Como você enxerga a realidade social de Fernandópolis?
Faltam recursos, a gente sobrevive de doações e parcerias com o CDDCA e setor privado e nem sempre a entidade consegue ter pernas para chegar até onde a gente precisaria chegar. Falamos da parceria com o CRAS, para ressaltar o quanto importante é. Eles cuidam lá (da família) e nós cuidamos aqui (das crianças). As informações que temos são das pessoas que vêm nos procurar. Hoje, trabalhamos com 113 alunos, na faixa etária de 6 a 17 anos, e 92 famílias cadastradas que fazem atividades diárias aqui. Agora na época da pandemia percebemos uma demanda maior de pessoas vindo até nós. Além das marmitas em parceria com Sesi nos últimos meses, nos distribuímos cobertores. Temos ações de entrega de alimentos, cestas básicas. Passamos a atender pessoas que a gente não conhecia e isso foi um ponto que permitiu alcançar pessoas que a gente não alcançava antes. Notamos ainda que há dificuldade em chegar a mais gente que precisa.

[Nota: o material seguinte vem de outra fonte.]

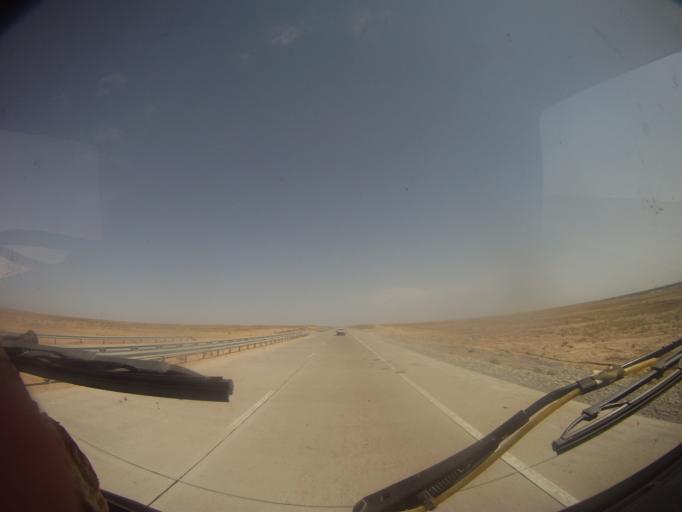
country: KZ
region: Ongtustik Qazaqstan
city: Temirlanovka
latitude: 42.5169
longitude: 69.4220
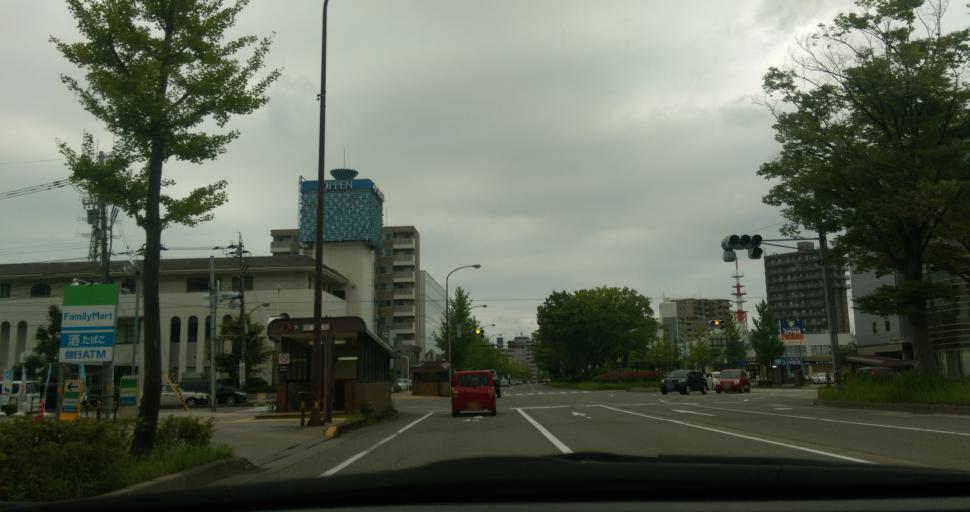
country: JP
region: Ishikawa
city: Kanazawa-shi
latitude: 36.5823
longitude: 136.6408
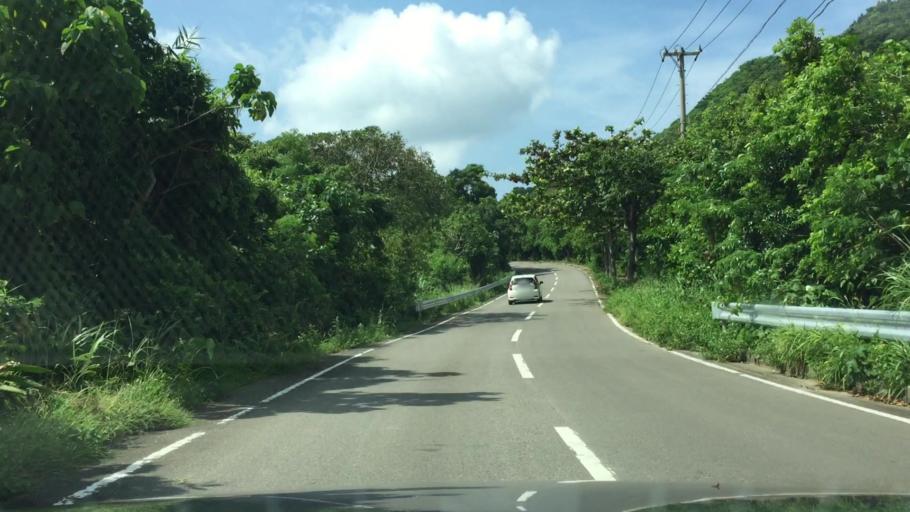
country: JP
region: Okinawa
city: Ishigaki
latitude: 24.4674
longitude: 124.2256
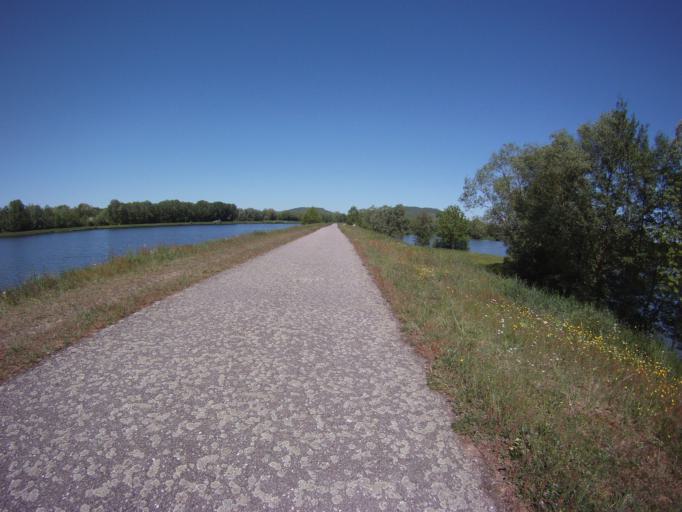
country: FR
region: Lorraine
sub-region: Departement de Meurthe-et-Moselle
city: Dommartin-les-Toul
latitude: 48.6614
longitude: 5.8949
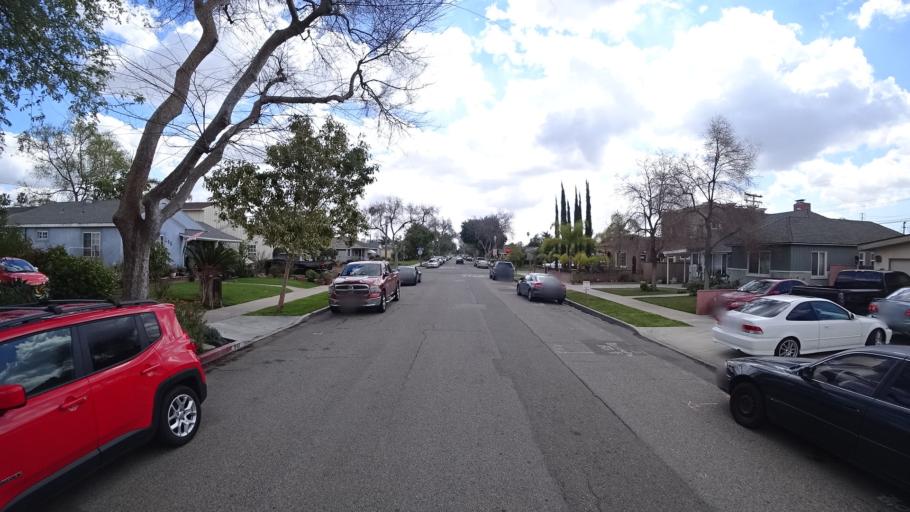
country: US
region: California
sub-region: Orange County
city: Anaheim
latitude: 33.8459
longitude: -117.9214
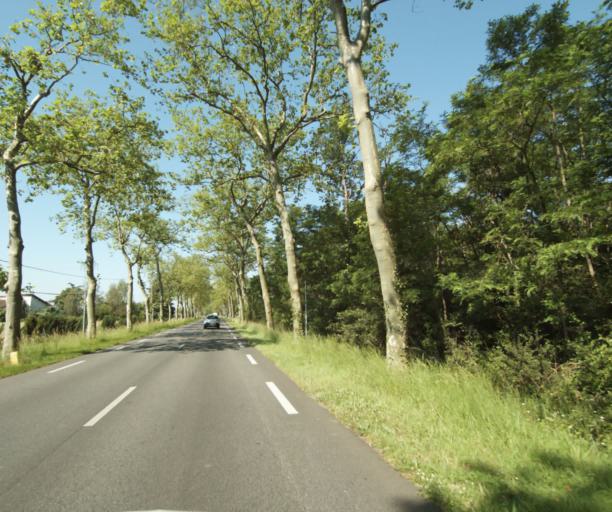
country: FR
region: Midi-Pyrenees
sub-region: Departement du Tarn-et-Garonne
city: Montbeton
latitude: 43.9831
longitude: 1.2968
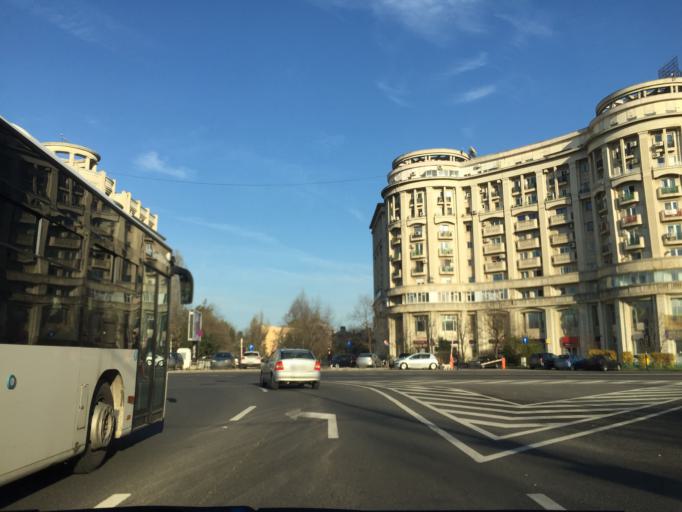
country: RO
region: Bucuresti
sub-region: Municipiul Bucuresti
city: Bucuresti
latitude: 44.4244
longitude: 26.0902
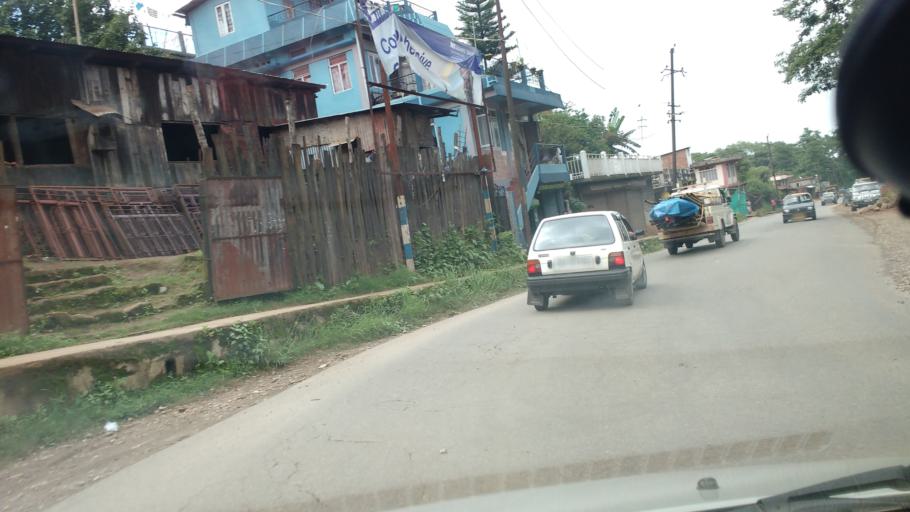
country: IN
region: Meghalaya
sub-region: East Khasi Hills
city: Shillong
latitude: 25.5636
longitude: 91.8542
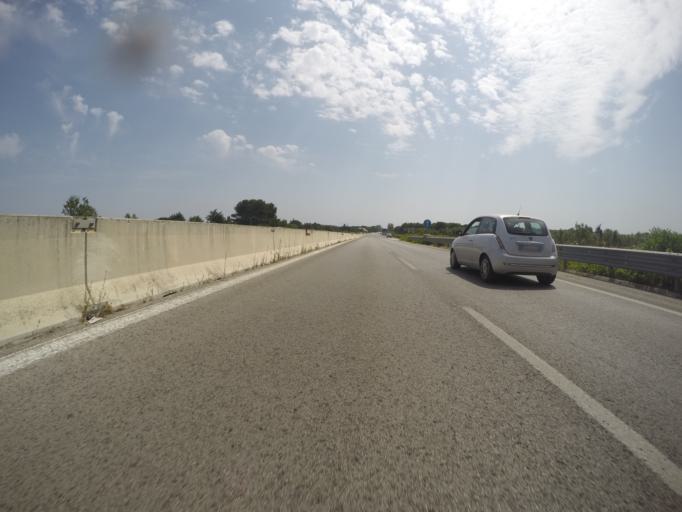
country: IT
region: Apulia
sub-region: Provincia di Brindisi
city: Mesagne
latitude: 40.5677
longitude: 17.7858
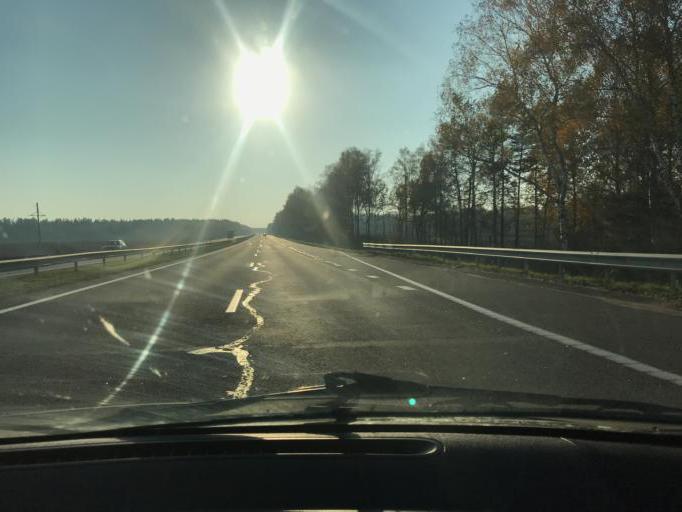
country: BY
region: Minsk
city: Loshnitsa
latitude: 54.2855
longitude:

"em sempre a entidade consegue ter pernas para chegar até onde precisaria chegar"
Como é trabalhar com a área social?
É muito gratificante. A gente aprende muito, principalmente quando percebemos o fortalecimento do vínculo com essas famílias, que chegam aqui e sentam para conversar com a gente, muitas vezes para desabafar, expor um problema. Eu digo sempre que esse espaço é deles. Temos crianças que começaram conosco e hoje estão em Tatuí fazendo aulas de música. São casos que tocam a gente e mostram a importância do Instituto na vida da comunidade. São vários os casos de crianças que passaram por aqui, se formaram profissionais e voltaram para prestar serviços para entidade. São pontos que revelam que eles precisam apenas de uma oportunidade. Isso mostra que essa organização da sociedade civil está cumprindo e muito bem seu papel de permitir que desenvolvam o talento que possuem e que possam mudar a realidade deles.